Adyant pulled a dilapidated aged olive-green scrapbook from his knapsack. He then motioned Dr. Trey to sit beside him.
“What do you have there?”
“My father kept this book for me. This is my dad and I when I had my 14th birthday party at the lab. Here is another on my 22nd birthday, dad bought me a new bike. If you see on the back, my dad wrote the date on all of these pictures.”
“Can I see that closer?”
“Sure, here you go.”
Dr.
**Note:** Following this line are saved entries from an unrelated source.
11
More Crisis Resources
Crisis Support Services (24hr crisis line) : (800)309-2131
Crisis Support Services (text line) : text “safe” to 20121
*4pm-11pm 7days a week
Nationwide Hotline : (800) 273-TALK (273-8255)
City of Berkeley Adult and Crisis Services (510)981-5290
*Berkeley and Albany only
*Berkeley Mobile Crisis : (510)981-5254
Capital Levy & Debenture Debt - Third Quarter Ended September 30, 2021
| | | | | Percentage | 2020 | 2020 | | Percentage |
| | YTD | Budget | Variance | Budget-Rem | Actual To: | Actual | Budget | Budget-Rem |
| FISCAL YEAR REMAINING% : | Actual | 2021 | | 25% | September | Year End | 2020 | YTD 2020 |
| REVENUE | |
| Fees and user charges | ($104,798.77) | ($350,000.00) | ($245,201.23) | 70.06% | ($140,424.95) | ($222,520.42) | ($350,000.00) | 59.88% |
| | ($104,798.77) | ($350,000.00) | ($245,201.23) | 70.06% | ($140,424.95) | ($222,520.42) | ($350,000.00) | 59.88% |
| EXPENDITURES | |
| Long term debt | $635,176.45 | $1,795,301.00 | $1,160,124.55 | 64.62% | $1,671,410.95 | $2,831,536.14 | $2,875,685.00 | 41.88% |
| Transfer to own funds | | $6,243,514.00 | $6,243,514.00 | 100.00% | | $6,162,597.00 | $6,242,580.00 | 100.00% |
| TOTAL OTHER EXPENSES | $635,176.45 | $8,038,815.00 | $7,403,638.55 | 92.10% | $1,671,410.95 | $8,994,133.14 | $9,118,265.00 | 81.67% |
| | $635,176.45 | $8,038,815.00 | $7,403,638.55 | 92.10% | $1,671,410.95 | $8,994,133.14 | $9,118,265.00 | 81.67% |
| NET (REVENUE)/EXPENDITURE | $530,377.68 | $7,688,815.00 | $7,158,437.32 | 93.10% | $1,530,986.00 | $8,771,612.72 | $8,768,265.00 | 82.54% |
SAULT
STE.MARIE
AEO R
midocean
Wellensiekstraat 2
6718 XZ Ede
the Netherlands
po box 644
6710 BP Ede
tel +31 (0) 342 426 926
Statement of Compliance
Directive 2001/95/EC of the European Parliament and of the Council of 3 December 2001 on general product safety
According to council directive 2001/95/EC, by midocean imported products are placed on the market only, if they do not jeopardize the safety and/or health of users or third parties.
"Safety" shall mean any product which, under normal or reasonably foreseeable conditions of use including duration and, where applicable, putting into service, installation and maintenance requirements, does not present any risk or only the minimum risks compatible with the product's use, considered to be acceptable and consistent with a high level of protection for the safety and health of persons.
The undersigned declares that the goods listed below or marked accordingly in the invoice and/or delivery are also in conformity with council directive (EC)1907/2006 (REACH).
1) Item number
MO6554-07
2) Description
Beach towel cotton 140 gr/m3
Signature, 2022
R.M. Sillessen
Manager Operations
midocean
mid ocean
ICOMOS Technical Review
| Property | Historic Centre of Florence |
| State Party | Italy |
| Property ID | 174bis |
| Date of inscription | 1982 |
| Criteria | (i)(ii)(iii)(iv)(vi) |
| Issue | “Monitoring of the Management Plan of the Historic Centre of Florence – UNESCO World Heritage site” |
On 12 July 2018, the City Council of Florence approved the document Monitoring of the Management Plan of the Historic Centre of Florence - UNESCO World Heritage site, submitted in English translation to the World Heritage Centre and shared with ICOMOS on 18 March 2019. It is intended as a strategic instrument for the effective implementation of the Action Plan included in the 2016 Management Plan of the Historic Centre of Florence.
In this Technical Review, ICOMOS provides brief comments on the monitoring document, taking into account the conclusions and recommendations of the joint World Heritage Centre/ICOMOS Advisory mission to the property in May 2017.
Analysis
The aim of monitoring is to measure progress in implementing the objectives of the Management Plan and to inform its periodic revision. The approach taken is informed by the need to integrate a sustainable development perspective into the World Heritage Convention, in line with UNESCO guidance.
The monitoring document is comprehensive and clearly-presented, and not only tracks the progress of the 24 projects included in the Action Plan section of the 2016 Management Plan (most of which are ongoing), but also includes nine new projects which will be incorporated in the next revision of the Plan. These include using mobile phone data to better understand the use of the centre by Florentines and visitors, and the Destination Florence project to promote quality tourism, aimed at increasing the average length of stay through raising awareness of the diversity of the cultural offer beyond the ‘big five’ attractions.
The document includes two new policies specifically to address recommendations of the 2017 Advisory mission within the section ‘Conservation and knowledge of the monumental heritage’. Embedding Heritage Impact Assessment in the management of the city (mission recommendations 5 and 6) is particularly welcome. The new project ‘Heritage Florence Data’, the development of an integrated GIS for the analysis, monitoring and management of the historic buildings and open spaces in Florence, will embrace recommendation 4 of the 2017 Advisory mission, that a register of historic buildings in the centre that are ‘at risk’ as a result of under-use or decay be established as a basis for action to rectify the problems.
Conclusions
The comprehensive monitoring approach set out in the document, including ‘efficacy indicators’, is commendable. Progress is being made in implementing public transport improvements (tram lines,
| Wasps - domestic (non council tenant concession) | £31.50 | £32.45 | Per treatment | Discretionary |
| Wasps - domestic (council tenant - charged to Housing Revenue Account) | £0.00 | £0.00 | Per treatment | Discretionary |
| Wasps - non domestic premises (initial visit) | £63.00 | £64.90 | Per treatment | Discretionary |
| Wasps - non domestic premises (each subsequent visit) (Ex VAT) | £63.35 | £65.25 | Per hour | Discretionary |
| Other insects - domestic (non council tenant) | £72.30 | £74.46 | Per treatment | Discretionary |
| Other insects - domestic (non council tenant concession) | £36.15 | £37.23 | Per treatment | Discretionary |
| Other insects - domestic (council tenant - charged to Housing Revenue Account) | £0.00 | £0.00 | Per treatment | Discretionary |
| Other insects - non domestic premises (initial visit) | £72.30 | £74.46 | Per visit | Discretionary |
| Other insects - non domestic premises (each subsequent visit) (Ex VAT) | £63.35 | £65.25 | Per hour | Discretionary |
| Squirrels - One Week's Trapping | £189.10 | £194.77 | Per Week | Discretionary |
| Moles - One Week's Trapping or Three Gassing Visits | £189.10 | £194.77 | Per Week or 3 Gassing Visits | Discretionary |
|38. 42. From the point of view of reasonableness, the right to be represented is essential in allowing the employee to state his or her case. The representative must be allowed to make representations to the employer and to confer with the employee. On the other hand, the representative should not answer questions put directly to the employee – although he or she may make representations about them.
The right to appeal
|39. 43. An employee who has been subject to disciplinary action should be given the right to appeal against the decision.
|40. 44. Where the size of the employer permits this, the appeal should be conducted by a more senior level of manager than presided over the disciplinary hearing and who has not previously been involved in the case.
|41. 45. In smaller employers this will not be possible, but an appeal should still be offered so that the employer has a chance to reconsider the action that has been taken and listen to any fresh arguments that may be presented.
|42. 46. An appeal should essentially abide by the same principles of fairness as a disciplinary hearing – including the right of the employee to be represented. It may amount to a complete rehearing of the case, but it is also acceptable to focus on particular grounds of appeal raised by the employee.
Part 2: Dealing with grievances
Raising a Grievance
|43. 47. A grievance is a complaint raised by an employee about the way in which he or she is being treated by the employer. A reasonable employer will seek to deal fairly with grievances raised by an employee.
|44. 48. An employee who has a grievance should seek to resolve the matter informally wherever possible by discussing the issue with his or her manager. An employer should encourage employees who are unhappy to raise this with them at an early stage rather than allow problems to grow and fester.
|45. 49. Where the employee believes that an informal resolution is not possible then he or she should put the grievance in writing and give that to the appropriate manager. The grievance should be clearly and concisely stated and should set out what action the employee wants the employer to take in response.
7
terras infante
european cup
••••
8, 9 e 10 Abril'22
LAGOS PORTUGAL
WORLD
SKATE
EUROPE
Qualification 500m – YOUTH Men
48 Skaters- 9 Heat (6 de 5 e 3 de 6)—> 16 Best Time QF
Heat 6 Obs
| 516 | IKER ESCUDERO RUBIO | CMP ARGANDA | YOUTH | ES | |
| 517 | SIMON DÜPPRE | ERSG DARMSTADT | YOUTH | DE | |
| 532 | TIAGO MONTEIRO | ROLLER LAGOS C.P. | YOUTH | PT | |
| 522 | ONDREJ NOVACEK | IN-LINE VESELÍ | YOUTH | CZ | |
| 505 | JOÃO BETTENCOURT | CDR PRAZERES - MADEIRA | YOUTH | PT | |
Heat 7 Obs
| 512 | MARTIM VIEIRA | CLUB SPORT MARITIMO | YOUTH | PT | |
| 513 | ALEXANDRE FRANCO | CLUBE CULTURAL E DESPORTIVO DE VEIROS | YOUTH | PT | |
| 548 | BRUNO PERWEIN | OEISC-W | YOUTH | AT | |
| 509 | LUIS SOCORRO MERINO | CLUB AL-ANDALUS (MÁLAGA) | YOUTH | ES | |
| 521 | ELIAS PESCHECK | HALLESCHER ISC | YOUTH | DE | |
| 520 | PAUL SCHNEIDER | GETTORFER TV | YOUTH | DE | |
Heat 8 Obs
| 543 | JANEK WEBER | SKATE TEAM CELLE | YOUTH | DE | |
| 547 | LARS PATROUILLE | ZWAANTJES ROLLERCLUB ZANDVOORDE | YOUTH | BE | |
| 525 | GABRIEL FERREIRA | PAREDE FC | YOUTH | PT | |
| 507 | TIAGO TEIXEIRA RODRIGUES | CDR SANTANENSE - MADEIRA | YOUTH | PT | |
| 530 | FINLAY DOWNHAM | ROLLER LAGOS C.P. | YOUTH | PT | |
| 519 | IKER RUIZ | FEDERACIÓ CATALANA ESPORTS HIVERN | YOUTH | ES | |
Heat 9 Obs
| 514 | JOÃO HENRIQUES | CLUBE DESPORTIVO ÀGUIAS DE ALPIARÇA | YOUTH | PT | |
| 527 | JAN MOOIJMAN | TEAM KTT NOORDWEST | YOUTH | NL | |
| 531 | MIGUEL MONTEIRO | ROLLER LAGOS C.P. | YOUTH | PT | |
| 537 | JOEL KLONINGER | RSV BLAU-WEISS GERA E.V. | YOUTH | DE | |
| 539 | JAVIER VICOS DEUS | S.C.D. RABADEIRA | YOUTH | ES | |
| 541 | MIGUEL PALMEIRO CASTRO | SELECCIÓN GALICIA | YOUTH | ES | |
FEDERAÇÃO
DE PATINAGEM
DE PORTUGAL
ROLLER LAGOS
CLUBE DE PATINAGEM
Trey studied the photographs and Adyant appeared as a 6-year-old boy in all of them. Although the age of the photographs proved to be legitimate, Dr. Trey refused to accept it as a truth.
“You’re going to have to do better than that kid.”
“You are stubborn. Give me a pair of scissors.”
“I don’t want you to hurt yourself, Adyant. They can be sharp.”
“Just get me the scissors.”
“I was going to cut a lock of my hair. But if you fear for my safety so much, you do it.”
“Fair enough. I will be right back.”
Dr. Trey went back into Adyant’s room to cut out a piece of his hair. As the scissors snipped some hair off, Dr. Trey stood back in astonishment. The missing hair instantly grew back.
“What are you?”
Adyant then pulled a tattered old folder with reports in it from his knapsack once more.
“What is this? Project Forever, top secret experiment?”
“This is what I am. I am a 300-year-old experiment that will never die. At the same time, I will never be able to truly live.”